■ **Exercise objective**
Pull out every line of the items that contains the word "obtained" and copy each one in full.

■ **Available data**
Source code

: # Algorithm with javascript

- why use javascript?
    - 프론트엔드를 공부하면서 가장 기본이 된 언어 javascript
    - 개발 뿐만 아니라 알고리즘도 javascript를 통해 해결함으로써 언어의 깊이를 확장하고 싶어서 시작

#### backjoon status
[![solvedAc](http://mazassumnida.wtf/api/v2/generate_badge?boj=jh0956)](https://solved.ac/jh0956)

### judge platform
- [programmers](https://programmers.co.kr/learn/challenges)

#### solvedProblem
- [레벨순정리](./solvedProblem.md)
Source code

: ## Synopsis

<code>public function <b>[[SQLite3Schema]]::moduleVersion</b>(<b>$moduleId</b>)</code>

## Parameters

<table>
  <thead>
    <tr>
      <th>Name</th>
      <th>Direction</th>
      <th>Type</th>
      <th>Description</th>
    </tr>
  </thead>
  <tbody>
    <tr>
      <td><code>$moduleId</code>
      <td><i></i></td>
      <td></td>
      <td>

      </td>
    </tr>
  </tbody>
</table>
* * *
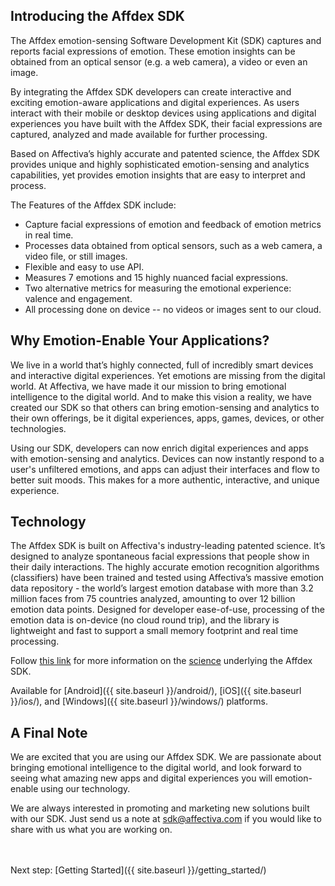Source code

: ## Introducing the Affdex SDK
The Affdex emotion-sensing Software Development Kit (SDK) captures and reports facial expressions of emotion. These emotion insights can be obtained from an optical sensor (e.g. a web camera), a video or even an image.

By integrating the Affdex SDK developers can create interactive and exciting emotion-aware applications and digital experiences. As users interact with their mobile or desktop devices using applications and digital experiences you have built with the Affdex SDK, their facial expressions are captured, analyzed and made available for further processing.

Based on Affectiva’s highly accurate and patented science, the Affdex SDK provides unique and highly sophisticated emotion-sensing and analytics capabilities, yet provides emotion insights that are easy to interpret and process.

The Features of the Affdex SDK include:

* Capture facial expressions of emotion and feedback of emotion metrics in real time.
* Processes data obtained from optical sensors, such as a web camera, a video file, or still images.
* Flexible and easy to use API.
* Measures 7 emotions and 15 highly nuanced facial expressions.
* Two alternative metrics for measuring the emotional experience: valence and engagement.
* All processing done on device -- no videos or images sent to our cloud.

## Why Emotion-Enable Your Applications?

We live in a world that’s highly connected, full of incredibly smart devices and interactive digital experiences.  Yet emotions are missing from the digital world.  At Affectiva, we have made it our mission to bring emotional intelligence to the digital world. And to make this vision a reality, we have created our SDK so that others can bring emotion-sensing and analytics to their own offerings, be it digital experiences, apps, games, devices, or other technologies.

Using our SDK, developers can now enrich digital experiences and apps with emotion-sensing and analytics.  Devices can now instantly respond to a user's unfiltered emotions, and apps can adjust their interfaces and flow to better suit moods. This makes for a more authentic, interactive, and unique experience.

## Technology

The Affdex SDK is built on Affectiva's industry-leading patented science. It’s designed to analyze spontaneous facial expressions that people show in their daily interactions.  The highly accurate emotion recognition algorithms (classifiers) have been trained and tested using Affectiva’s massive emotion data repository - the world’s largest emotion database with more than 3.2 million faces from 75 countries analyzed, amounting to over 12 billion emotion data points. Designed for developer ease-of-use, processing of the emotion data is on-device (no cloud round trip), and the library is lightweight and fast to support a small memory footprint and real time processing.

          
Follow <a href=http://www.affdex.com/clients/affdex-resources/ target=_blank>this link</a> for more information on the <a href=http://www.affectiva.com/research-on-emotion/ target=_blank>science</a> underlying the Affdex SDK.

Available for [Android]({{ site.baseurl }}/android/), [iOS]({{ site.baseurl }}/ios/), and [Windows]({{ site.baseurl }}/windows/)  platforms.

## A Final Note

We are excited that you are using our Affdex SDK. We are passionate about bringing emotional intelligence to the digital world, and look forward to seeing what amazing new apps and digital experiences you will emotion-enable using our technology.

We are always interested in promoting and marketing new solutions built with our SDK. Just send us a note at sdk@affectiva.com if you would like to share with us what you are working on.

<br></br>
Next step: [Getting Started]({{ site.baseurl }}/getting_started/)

■ **Solved problem**
The Affdex emotion-sensing Software Development Kit (SDK) captures and reports facial expressions of emotion. These emotion insights can be obtained from an optical sensor (e.g. a web camera), a video or even an image.
* Processes data obtained from optical sensors, such as a web camera, a video file, or still images.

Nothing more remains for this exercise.